Mary Moffat (1795-1871) was the wife of Robert Moffat, the missionary for the London Missionary Society who established a mission center at Kuruman in southern Africa. Their daughter married David Livingstone. In 1816, Robert Moffat was ordained and accepted as a missionary by the London Missionary Society (LMS). The previous year, while working as a gardener, Moffat had proposed to Mary Smith, the daughter of his employer. Both young people were 20. Like Robert, Mary had attended a missionary meeting earlier in her life, and she shared his interest in missionary work. Initially, her parents objected to the match because they feared they would never see her again if she went overseas as a missionary wife. For a number of years, Robert Moffat worked as an itinerant preacher in the Cape Colony. On December 27, 1819, after waiting two years for her parents to agree to the match, Moffat married Mary Smith in Cape Town. In 1820, he was appointed to evangelize among the Twsana at the Kuruman mission station. Taking his new wife with him, Moffat moved to take up his new position, arriving after a long and exhausting journey of several months. Kuruman, the most northerly LMS mission station, was situated on the edge of the Kalahari desert, so the soil was sandy and the area was frequently short of water. Although Kuruman would eventually become a major center of missionary activity, when the Moffats arrived the mission had barely begun. In order to survive, Robert Moffat needed to be a hunter, farmer, builder, and carpenter in an unstable frontier area, where struggles over land, labor, cattle, and water between competing groups were endemic. Mary Moffat struggled alongside him, raising her growing family. On December 18, 1828, pregnant with her fourth child and feeling unwell and fearful that she might die in childbirth, Mary wrote to a friend (Mrs. Wrigley) expressing her concern that she would leave “a beloved partner with 3 or 4 small children in the midst of barbarians without a civilized female . . .to keep up a civilized establishment in the midst of barbarians is attended with much care and labour on our parts.” Like other missionary wives, Mary Moffat was expected to create a domestic space, in keeping with evangelical values of domestic femininity. Robert Moffat retired from missionary service in 1870 and the couple returned to England. Mary Moffat died the following year in January.

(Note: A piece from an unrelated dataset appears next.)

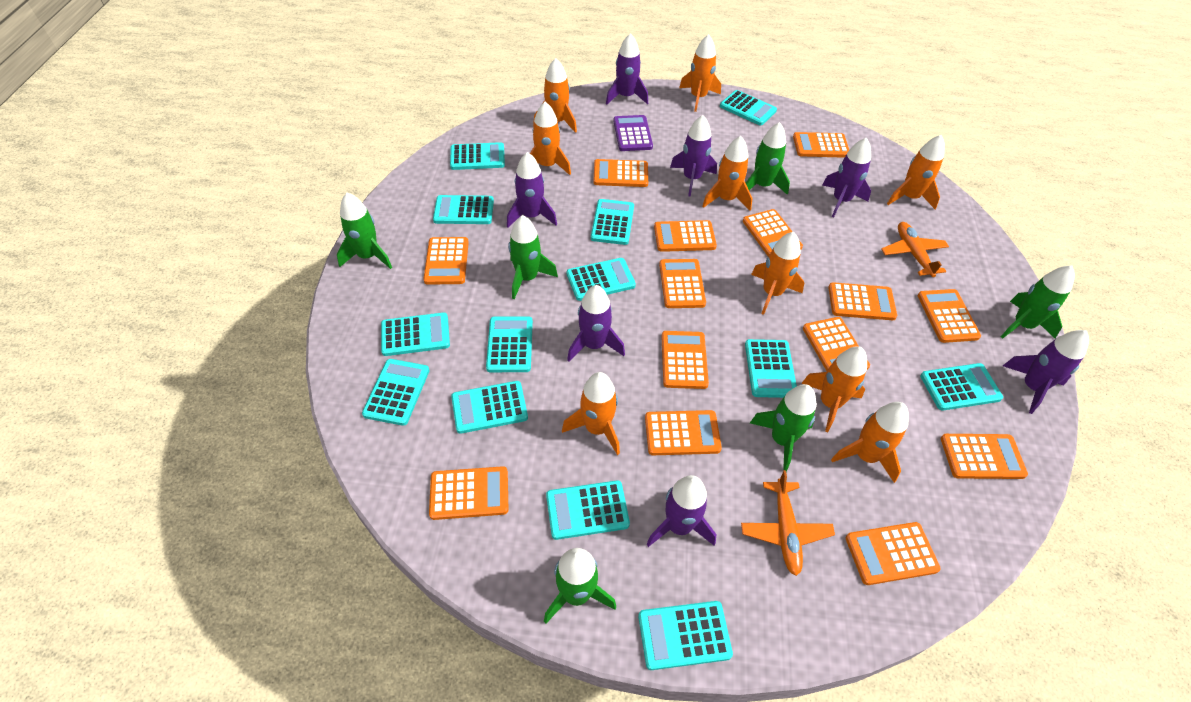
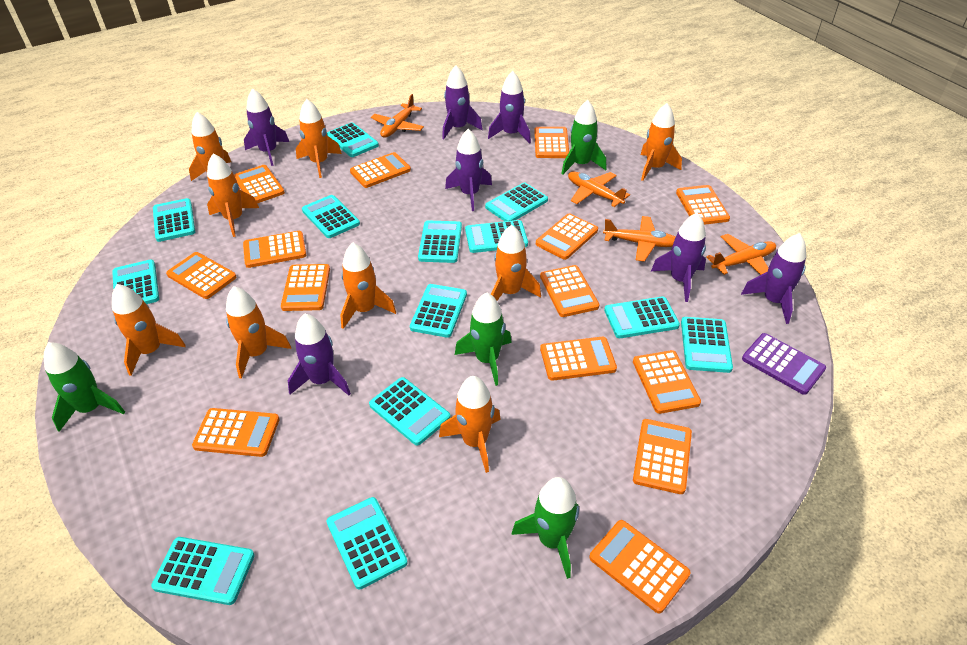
green rocket: [337,193,392,269] [508,215,558,299] [544,548,616,623] [746,122,790,195] [750,384,816,472] [1001,265,1075,338] = 6 -> [44,342,125,432] [455,292,512,386] [511,477,579,579] [561,100,606,175] = 4
orange plane: [741,470,835,576] [882,222,949,277] = 2 -> [371,94,424,138] [568,171,630,207] [603,216,676,262] [706,234,776,275] = 4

Source: Letter from Mary Moffat to James Smith dated 30 December, 1828, in Schapera, I. Apprenticeship at Kuruman. London: Chatto and Windus, 1951. (OR, Rhodes House, Mss. Afr. t. 46.?)


“Robert has been enabled to proceed in the work of translation. He is now going on with a little work of the Rev. W. Brown, entitled ‘A Selection of Scripture Passages’; it is very tedious, but he thinks it will be very useful in the school, as well as for public reading. The scholars are making tolerable progress, and the attendance on public worship is very good. A chapel must soon be built, Mr. Hughes dwelling house being much too small. The singing goes on charmingly, and to hear many of them repeat the catechism, with copious extracts from scripture, is very gratifying. The fixed and serious attention of some of them to the preacher induces us to hope that the Spirit is at work in their hearts. We have at present a candidate for baptism, who, may prove the beginning of a Christian church among them. It is Arend, of whom you have heard formerly, a slave who ran away and sojourned many years in the interior, has some years ago purchased his own freedom with ivory, has since lived near the station, and has lately seen the necessity of a decided profession. He is an industrious pushing man, and we have reason to believe that he will be a good example, and that ere long there will be some of our poor people included also to come out and be separate. The temporal affairs of the station are very prosperous. Civilization is advancing. Nearly all our poor people have reaped good crops of wheat from their little gardens, and have now sown maize, which will have time to ripen before the first frost comes, if the locusts do not destroy them. They also grow much tobacco, which they exchange for cattle. Our own gardens are becoming beautiful. The fruit which is just ripening is very abundant; indeed, I am astonished to see what the willing earth yields in so short a time.”